──────── DATA LISTING ────────

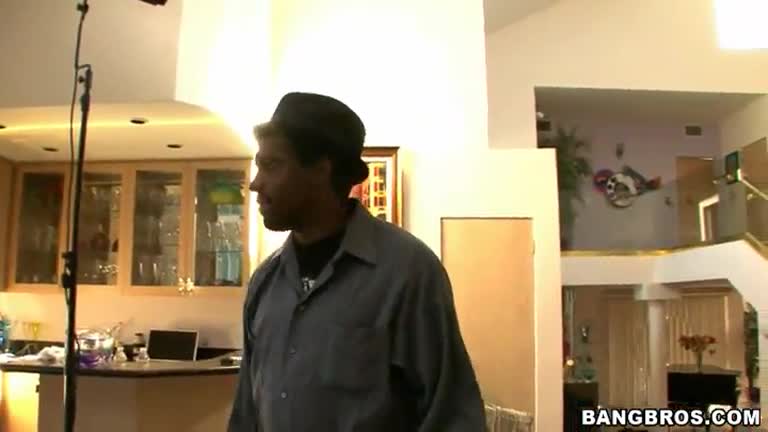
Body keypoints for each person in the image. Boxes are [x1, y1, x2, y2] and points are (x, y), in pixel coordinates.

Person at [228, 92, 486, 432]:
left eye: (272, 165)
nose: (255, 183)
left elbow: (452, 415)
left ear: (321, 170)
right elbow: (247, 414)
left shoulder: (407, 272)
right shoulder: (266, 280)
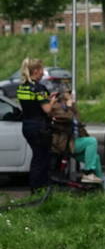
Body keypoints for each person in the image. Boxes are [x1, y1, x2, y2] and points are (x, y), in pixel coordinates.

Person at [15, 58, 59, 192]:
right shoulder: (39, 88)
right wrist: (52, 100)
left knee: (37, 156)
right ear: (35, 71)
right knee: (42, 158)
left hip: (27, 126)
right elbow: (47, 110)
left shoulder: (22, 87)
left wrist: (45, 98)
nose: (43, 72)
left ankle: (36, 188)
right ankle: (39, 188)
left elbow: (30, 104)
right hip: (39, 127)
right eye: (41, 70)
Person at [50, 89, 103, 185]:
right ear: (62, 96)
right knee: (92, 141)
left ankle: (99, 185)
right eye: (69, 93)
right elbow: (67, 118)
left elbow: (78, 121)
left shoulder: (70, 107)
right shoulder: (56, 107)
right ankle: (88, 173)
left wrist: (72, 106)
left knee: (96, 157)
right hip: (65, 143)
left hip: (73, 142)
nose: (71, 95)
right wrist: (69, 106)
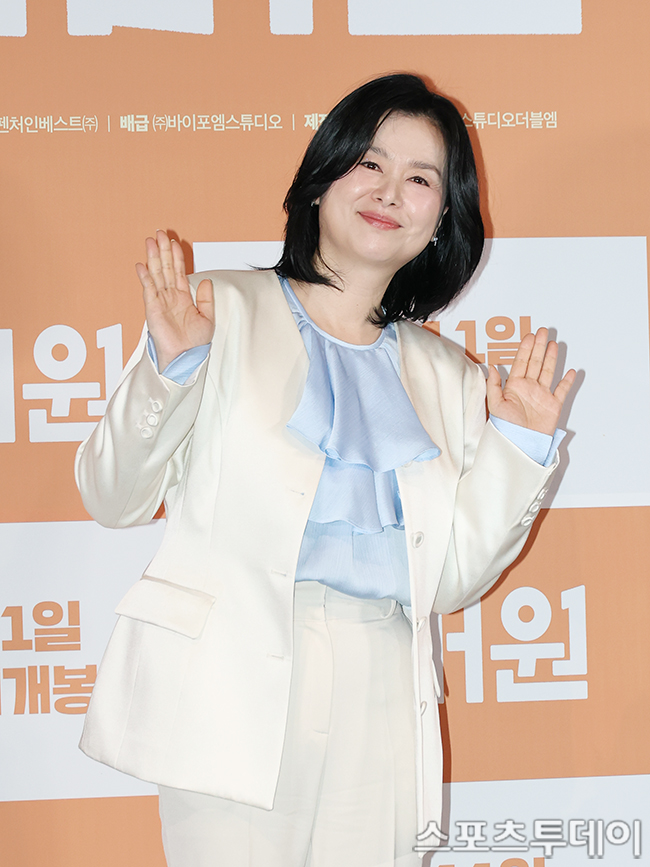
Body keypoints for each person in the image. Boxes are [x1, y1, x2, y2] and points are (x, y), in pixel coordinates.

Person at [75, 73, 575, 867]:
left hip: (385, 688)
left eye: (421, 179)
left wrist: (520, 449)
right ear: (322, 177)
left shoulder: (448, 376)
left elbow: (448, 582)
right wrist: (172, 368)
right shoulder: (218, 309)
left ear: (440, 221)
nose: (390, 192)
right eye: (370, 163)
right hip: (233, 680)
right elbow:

────────

● ASSIGNMENT: Only the lines from the one holding "right wrist: (69, 106)" through the end of the records belong in the answer, copied exactly and without pictures.

● EXPECTED OUTPUT:
right wrist: (69, 106)
Body keypoints for each person in the image. Boxes are [x1, y1, x2, y2] and points are (x, y), in pixel coordinates.

Person at [75, 73, 575, 867]:
left hip: (385, 688)
left eye: (421, 179)
left wrist: (520, 449)
right ear: (322, 177)
left shoulder: (448, 376)
left elbow: (448, 582)
right wrist: (172, 368)
right shoulder: (218, 309)
left ear: (440, 221)
nose: (390, 192)
right eye: (370, 163)
right hip: (233, 680)
right elbow:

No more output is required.